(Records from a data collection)
· · ·

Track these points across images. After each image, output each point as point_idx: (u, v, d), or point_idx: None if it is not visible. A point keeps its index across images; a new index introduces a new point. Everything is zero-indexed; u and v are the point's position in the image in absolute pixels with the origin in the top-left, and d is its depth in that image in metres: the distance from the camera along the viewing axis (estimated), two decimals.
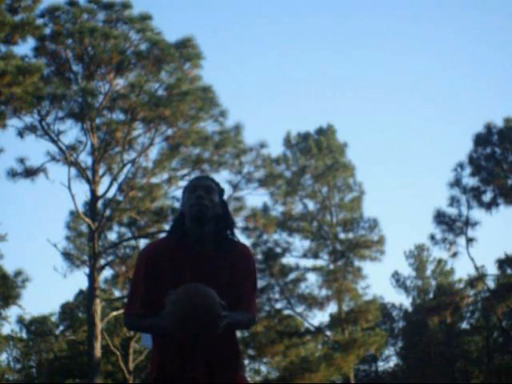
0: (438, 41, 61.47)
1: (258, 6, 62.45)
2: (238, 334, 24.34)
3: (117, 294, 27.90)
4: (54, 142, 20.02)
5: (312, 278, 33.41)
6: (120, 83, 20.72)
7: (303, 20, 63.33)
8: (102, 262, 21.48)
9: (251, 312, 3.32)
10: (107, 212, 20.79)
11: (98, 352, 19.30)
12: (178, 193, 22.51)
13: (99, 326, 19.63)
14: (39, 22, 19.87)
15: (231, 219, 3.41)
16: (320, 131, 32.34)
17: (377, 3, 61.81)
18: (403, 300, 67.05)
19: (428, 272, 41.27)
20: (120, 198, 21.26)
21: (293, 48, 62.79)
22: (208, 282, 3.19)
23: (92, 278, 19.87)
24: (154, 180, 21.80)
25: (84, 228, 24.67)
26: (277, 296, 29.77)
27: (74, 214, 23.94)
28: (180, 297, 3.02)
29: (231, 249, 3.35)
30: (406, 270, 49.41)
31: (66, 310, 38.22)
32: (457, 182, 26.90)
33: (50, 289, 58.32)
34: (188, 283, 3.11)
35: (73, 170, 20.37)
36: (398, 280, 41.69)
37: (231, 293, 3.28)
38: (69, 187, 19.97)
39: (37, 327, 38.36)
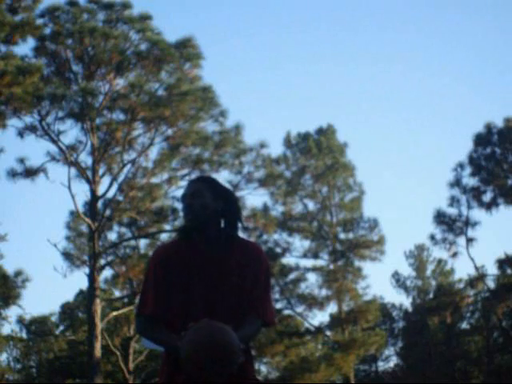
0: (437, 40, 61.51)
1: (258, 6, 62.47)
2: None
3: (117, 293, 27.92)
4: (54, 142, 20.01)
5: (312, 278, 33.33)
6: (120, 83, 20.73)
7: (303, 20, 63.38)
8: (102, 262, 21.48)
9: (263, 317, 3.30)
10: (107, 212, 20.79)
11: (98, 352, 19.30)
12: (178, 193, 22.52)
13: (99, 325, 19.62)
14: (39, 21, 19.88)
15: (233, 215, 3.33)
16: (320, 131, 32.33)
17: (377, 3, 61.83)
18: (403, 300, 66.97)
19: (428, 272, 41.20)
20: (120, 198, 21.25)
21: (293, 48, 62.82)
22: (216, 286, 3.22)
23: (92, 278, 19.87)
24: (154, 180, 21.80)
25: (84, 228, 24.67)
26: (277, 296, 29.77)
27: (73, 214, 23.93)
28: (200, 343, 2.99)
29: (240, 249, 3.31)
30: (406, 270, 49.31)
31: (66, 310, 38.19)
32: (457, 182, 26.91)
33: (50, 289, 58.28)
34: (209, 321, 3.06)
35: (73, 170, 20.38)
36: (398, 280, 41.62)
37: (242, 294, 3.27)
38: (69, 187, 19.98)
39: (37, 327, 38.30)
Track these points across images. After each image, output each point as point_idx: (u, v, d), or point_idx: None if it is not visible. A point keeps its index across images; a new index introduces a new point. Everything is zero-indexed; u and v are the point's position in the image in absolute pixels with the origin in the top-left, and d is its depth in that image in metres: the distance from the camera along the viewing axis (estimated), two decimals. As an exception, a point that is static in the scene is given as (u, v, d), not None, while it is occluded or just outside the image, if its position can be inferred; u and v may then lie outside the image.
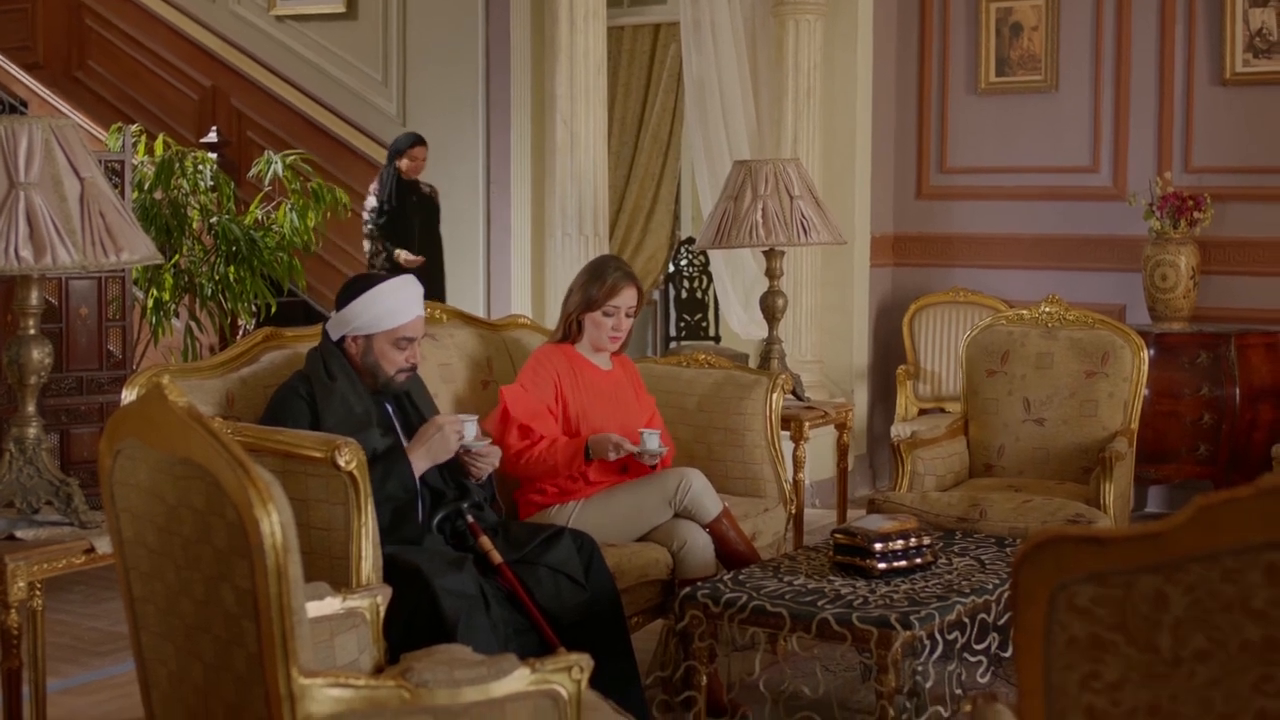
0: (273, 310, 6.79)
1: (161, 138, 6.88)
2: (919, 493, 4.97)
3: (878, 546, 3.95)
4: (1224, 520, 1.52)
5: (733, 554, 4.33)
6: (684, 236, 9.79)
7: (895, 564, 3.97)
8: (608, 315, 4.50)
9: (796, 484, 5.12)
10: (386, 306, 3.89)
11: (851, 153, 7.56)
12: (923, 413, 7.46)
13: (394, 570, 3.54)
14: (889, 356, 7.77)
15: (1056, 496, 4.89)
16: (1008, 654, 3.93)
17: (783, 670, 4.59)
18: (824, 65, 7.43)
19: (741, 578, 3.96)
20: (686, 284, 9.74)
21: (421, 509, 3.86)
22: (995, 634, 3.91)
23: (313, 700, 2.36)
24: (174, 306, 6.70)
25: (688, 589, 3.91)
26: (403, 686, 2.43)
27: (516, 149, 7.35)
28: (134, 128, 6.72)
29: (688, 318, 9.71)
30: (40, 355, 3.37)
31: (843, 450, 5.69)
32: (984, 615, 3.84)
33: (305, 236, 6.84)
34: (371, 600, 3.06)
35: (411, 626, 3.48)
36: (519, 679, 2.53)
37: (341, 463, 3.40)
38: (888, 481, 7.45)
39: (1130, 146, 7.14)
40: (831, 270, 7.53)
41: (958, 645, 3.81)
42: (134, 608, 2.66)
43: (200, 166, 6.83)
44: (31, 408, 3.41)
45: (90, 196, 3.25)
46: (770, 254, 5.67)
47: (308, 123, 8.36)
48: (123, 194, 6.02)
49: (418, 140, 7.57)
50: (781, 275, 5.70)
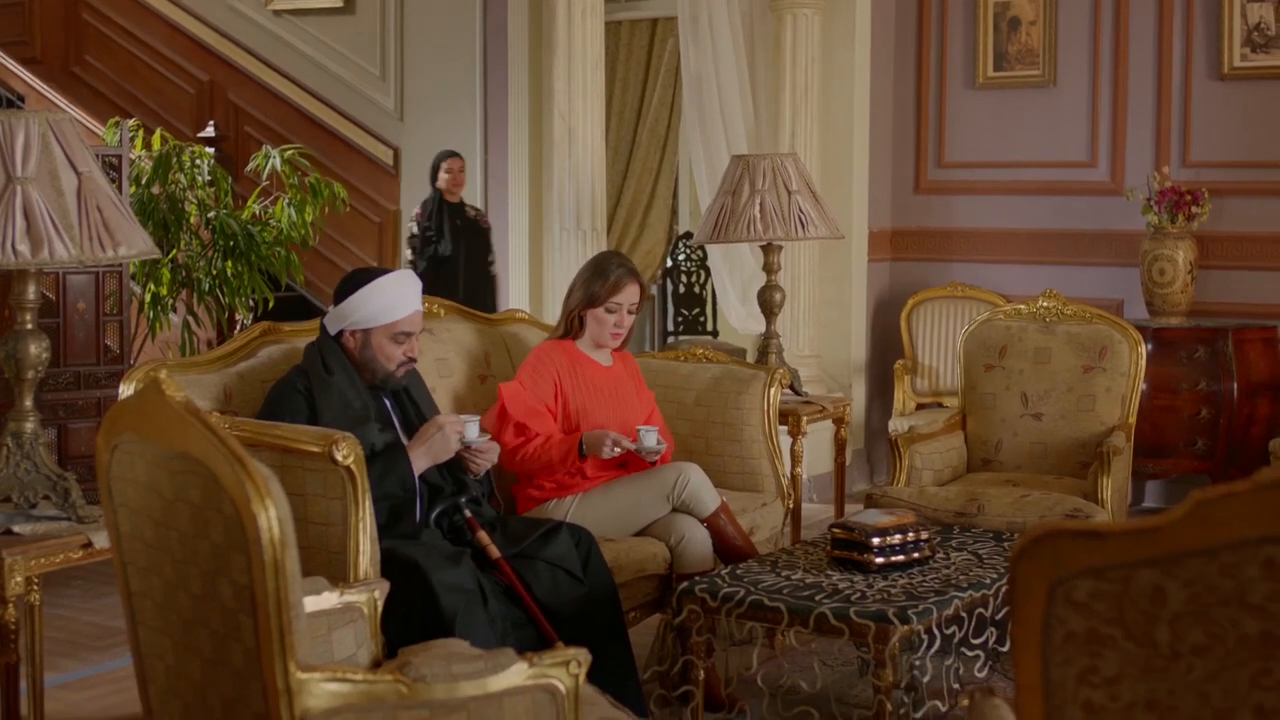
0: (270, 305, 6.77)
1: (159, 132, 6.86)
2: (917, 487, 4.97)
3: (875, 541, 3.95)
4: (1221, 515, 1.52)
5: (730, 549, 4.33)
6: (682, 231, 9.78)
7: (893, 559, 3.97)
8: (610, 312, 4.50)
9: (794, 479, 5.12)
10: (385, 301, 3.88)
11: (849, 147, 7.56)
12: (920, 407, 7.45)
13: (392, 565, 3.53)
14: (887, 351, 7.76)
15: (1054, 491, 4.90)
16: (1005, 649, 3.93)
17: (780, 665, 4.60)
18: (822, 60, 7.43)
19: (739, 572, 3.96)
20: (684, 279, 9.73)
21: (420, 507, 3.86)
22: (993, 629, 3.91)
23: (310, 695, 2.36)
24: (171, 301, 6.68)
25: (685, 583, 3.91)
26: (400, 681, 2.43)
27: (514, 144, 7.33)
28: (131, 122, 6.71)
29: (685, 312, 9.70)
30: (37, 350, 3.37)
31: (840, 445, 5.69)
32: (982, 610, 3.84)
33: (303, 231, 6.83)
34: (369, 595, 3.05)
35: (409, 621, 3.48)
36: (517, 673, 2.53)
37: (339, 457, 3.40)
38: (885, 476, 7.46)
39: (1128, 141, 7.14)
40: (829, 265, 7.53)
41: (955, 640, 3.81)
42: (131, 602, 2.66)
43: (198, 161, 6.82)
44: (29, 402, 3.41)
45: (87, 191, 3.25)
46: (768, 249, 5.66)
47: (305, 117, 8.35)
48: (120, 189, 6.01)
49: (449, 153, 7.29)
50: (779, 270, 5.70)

· · ·

#### [What you should do]
From the entries above, extract only the lines running from the one containing "11: (851, 153, 7.56)" through the one containing "44: (31, 408, 3.41)", inclusive.

#### [Solution to the exercise]
11: (851, 153, 7.56)
12: (923, 413, 7.46)
13: (394, 570, 3.54)
14: (889, 356, 7.77)
15: (1056, 496, 4.89)
16: (1008, 654, 3.93)
17: (783, 670, 4.59)
18: (824, 65, 7.43)
19: (741, 578, 3.96)
20: (686, 284, 9.74)
21: (421, 509, 3.86)
22: (995, 634, 3.91)
23: (313, 700, 2.36)
24: (174, 306, 6.70)
25: (688, 589, 3.91)
26: (403, 686, 2.43)
27: (516, 149, 7.35)
28: (134, 128, 6.72)
29: (688, 318, 9.71)
30: (40, 355, 3.37)
31: (843, 450, 5.69)
32: (984, 615, 3.84)
33: (305, 236, 6.84)
34: (371, 600, 3.06)
35: (411, 626, 3.48)
36: (519, 679, 2.53)
37: (341, 463, 3.40)
38: (888, 481, 7.45)
39: (1130, 146, 7.14)
40: (831, 270, 7.53)
41: (958, 645, 3.81)
42: (134, 608, 2.66)
43: (200, 166, 6.83)
44: (31, 408, 3.41)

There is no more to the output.